__PROBLEM DESCRIPTION__
The records that follow are to be transcribed exactly.

__GIVEN INFORMATION__
______________________________
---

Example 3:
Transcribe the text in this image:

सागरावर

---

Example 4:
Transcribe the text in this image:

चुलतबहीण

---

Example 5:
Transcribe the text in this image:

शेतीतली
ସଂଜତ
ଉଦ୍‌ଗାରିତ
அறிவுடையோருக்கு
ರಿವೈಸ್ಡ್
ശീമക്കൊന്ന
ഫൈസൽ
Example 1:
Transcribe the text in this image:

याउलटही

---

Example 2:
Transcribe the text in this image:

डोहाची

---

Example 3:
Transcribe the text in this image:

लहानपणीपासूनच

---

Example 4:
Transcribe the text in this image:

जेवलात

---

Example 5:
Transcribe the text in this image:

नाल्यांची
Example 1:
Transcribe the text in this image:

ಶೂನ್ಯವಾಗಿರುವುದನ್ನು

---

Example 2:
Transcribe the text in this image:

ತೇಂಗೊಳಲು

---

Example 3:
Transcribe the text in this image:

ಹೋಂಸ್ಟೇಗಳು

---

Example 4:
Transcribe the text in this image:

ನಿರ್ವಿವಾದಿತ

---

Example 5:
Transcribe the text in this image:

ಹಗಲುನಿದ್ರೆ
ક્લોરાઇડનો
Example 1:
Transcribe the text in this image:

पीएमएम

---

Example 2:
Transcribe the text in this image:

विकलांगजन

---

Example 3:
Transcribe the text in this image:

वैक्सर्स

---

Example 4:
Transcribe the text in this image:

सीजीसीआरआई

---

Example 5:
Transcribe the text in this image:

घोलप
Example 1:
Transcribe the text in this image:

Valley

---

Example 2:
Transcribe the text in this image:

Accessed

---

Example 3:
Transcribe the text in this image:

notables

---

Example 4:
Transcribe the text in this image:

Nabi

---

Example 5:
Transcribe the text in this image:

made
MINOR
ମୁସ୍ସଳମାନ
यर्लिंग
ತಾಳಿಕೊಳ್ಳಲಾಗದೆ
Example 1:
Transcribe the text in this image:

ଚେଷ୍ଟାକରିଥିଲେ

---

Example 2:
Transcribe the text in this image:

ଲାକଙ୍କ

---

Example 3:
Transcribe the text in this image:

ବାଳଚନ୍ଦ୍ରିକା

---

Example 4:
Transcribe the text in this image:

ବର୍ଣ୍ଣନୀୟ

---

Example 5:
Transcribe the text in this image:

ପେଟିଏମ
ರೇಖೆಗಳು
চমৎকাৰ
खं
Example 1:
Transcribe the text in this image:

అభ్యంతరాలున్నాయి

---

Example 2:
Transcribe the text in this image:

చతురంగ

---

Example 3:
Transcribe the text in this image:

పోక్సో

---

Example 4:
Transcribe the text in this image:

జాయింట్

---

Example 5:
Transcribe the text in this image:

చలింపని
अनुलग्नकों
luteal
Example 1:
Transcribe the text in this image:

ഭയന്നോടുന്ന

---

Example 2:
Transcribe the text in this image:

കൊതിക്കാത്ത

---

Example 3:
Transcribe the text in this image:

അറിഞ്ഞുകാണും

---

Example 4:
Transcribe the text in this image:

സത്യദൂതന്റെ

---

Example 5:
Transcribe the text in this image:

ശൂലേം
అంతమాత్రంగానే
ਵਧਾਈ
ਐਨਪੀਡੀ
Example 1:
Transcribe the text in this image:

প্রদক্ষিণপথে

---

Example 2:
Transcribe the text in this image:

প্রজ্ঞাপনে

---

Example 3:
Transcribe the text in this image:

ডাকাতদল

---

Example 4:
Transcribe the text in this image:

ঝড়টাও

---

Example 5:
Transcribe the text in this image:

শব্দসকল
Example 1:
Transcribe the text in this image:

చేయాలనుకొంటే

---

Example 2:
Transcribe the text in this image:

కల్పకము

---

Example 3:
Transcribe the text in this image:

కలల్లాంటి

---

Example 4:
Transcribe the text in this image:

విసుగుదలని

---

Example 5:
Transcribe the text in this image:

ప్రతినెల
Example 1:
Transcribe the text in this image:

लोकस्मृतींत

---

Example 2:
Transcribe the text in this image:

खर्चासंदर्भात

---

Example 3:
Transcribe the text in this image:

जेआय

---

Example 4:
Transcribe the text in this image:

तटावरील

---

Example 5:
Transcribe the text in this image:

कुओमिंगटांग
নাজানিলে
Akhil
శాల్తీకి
______________________________
__EXERCISE RESPONSE__
---

Example 3:
Transcribe the text in this image:

सागरावर

---

Example 4:
Transcribe the text in this image:

चुलतबहीण

---

Example 5:
Transcribe the text in this image:

शेतीतली
ସଂଜତ
ଉଦ୍‌ଗାରିତ
அறிவுடையோருக்கு
ರಿವೈಸ್ಡ್
ശീമക്കൊന്ന
ഫൈസൽ
Example 1:
Transcribe the text in this image:

याउलटही

---

Example 2:
Transcribe the text in this image:

डोहाची

---

Example 3:
Transcribe the text in this image:

लहानपणीपासूनच

---

Example 4:
Transcribe the text in this image:

जेवलात

---

Example 5:
Transcribe the text in this image:

नाल्यांची
Example 1:
Transcribe the text in this image:

ಶೂನ್ಯವಾಗಿರುವುದನ್ನು

---

Example 2:
Transcribe the text in this image:

ತೇಂಗೊಳಲು

---

Example 3:
Transcribe the text in this image:

ಹೋಂಸ್ಟೇಗಳು

---

Example 4:
Transcribe the text in this image:

ನಿರ್ವಿವಾದಿತ

---

Example 5:
Transcribe the text in this image:

ಹಗಲುನಿದ್ರೆ
ક્લોરાઇડનો
Example 1:
Transcribe the text in this image:

पीएमएम

---

Example 2:
Transcribe the text in this image:

विकलांगजन

---

Example 3:
Transcribe the text in this image:

वैक्सर्स

---

Example 4:
Transcribe the text in this image:

सीजीसीआरआई

---

Example 5:
Transcribe the text in this image:

घोलप
Example 1:
Transcribe the text in this image:

Valley

---

Example 2:
Transcribe the text in this image:

Accessed

---

Example 3:
Transcribe the text in this image:

notables

---

Example 4:
Transcribe the text in this image:

Nabi

---

Example 5:
Transcribe the text in this image:

made
MINOR
ମୁସ୍ସଳମାନ
यर्लिंग
ತಾಳಿಕೊಳ್ಳಲಾಗದೆ
Example 1:
Transcribe the text in this image:

ଚେଷ୍ଟାକରିଥିଲେ

---

Example 2:
Transcribe the text in this image:

ଲାକଙ୍କ

---

Example 3:
Transcribe the text in this image:

ବାଳଚନ୍ଦ୍ରିକା

---

Example 4:
Transcribe the text in this image:

ବର୍ଣ୍ଣନୀୟ

---

Example 5:
Transcribe the text in this image:

ପେଟିଏମ
ರೇಖೆಗಳು
চমৎকাৰ
खं
Example 1:
Transcribe the text in this image:

అభ్యంతరాలున్నాయి

---

Example 2:
Transcribe the text in this image:

చతురంగ

---

Example 3:
Transcribe the text in this image:

పోక్సో

---

Example 4:
Transcribe the text in this image:

జాయింట్

---

Example 5:
Transcribe the text in this image:

చలింపని
अनुलग्नकों
luteal
Example 1:
Transcribe the text in this image:

ഭയന്നോടുന്ന

---

Example 2:
Transcribe the text in this image:

കൊതിക്കാത്ത

---

Example 3:
Transcribe the text in this image:

അറിഞ്ഞുകാണും

---

Example 4:
Transcribe the text in this image:

സത്യദൂതന്റെ

---

Example 5:
Transcribe the text in this image:

ശൂലേം
అంతమాత్రంగానే
ਵਧਾਈ
ਐਨਪੀਡੀ
Example 1:
Transcribe the text in this image:

প্রদক্ষিণপথে

---

Example 2:
Transcribe the text in this image:

প্রজ্ঞাপনে

---

Example 3:
Transcribe the text in this image:

ডাকাতদল

---

Example 4:
Transcribe the text in this image:

ঝড়টাও

---

Example 5:
Transcribe the text in this image:

শব্দসকল
Example 1:
Transcribe the text in this image:

చేయాలనుకొంటే

---

Example 2:
Transcribe the text in this image:

కల్పకము

---

Example 3:
Transcribe the text in this image:

కలల్లాంటి

---

Example 4:
Transcribe the text in this image:

విసుగుదలని

---

Example 5:
Transcribe the text in this image:

ప్రతినెల
Example 1:
Transcribe the text in this image:

लोकस्मृतींत

---

Example 2:
Transcribe the text in this image:

खर्चासंदर्भात

---

Example 3:
Transcribe the text in this image:

जेआय

---

Example 4:
Transcribe the text in this image:

तटावरील

---

Example 5:
Transcribe the text in this image:

कुओमिंगटांग
নাজানিলে
Akhil
శాల్తీకి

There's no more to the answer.